» **TASK REQUIREMENTS**
Retype each entry exactly.

» **ENTRIES SUPPLIED**
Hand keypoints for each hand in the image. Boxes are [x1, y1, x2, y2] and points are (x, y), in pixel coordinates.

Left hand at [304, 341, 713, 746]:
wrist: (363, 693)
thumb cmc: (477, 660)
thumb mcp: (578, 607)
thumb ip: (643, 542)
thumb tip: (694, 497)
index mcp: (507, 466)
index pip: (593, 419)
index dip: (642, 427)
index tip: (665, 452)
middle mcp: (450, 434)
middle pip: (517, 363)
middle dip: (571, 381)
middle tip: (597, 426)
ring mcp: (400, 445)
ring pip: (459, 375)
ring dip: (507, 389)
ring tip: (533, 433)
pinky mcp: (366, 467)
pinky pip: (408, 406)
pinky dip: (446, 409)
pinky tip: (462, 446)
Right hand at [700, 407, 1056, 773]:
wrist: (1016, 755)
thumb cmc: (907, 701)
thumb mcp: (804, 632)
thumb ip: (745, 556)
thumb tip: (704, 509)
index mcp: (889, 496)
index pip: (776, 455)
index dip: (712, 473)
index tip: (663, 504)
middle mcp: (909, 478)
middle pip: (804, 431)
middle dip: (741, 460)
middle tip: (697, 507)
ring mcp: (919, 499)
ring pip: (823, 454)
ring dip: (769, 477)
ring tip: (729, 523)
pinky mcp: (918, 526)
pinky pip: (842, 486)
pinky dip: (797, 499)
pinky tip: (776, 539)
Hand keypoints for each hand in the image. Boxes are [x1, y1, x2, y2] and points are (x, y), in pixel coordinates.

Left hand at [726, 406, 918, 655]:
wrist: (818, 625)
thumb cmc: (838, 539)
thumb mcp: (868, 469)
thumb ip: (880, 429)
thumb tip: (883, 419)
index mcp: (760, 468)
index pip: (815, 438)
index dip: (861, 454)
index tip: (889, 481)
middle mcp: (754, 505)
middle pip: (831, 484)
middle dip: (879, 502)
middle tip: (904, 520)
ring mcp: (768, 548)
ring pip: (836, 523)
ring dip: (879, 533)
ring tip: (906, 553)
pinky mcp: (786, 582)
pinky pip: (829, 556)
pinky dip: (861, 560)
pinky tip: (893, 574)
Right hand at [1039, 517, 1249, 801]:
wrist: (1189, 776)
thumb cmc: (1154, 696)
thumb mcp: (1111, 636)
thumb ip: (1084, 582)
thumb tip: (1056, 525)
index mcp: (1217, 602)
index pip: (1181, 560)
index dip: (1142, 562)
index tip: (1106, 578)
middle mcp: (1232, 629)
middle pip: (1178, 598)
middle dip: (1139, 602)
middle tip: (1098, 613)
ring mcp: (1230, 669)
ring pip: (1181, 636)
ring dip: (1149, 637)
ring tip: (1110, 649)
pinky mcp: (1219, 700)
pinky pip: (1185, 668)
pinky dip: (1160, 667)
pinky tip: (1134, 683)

» **RESPONSE**
Hand keypoints for each hand in the image. Boxes are [x1, y1, x2, y2] and points are (x, y), in pixel coordinates.

Left hand at [304, 341, 713, 746]:
wrist: (363, 693)
thumb cmc: (477, 660)
thumb mcp: (578, 607)
thumb ip: (643, 542)
thumb tip: (694, 497)
index mcp: (507, 466)
index pip: (593, 419)
index dip: (642, 427)
index tip: (665, 452)
middle mcp: (450, 434)
middle pip: (517, 363)
middle dip: (571, 381)
middle tip: (597, 426)
ring mcp: (400, 445)
ring pip: (459, 375)
ring dip: (507, 389)
ring tip: (533, 433)
pinky mcp: (366, 467)
pinky pip: (408, 406)
pinky dip: (446, 409)
pinky tip: (462, 446)
Right hand at [700, 407, 1056, 773]:
wrist: (1016, 755)
thumb cmc: (907, 701)
thumb mcp: (804, 632)
thumb ip: (745, 556)
thumb tip: (704, 509)
index mcp: (889, 496)
index pip: (776, 455)
index dip: (712, 473)
index tip: (663, 504)
middle mcp: (909, 478)
middle pip: (804, 431)
middle dip: (741, 460)
middle tip: (697, 507)
ring mcp: (919, 499)
ring pip: (823, 454)
ring dip: (769, 477)
ring tip: (729, 523)
pinky mcp: (918, 526)
pinky pip: (842, 486)
pinky dip: (797, 499)
pinky tip: (776, 539)
Hand keypoints for each hand in the image. Boxes are [x1, y1, x2, y2] and points are (x, y), in pixel coordinates.

Left hand at [726, 406, 918, 655]:
wrist: (818, 625)
thumb cmc: (838, 539)
thumb mcp: (868, 469)
thumb ip: (880, 429)
thumb tip: (883, 419)
index mcp: (760, 468)
index pip: (815, 438)
index dip: (861, 454)
index tip: (889, 481)
middle mcp: (754, 505)
middle pip: (831, 484)
middle dip: (879, 502)
middle tip: (904, 520)
ring mcp: (768, 548)
ring pip: (836, 523)
ring dip: (879, 533)
ring tip: (906, 553)
pinky mcp: (786, 582)
pinky pip: (829, 556)
pinky dip: (861, 560)
pinky tip: (893, 574)
Right hand at [1039, 517, 1249, 801]:
wrist: (1189, 776)
thumb cmc: (1154, 696)
thumb mcp: (1111, 636)
thumb ip: (1084, 582)
thumb tip: (1056, 525)
index mcp: (1217, 602)
index pip: (1181, 560)
index dip: (1142, 562)
index tip: (1106, 578)
middle mcp: (1232, 629)
middle pip: (1178, 598)
middle dip: (1139, 602)
middle tip: (1098, 613)
ring mcp: (1230, 669)
ring pip: (1181, 636)
ring dip: (1149, 637)
ring tip: (1110, 649)
pinky mcp: (1219, 700)
pinky pip: (1185, 668)
pinky dip: (1160, 667)
pinky tip: (1134, 683)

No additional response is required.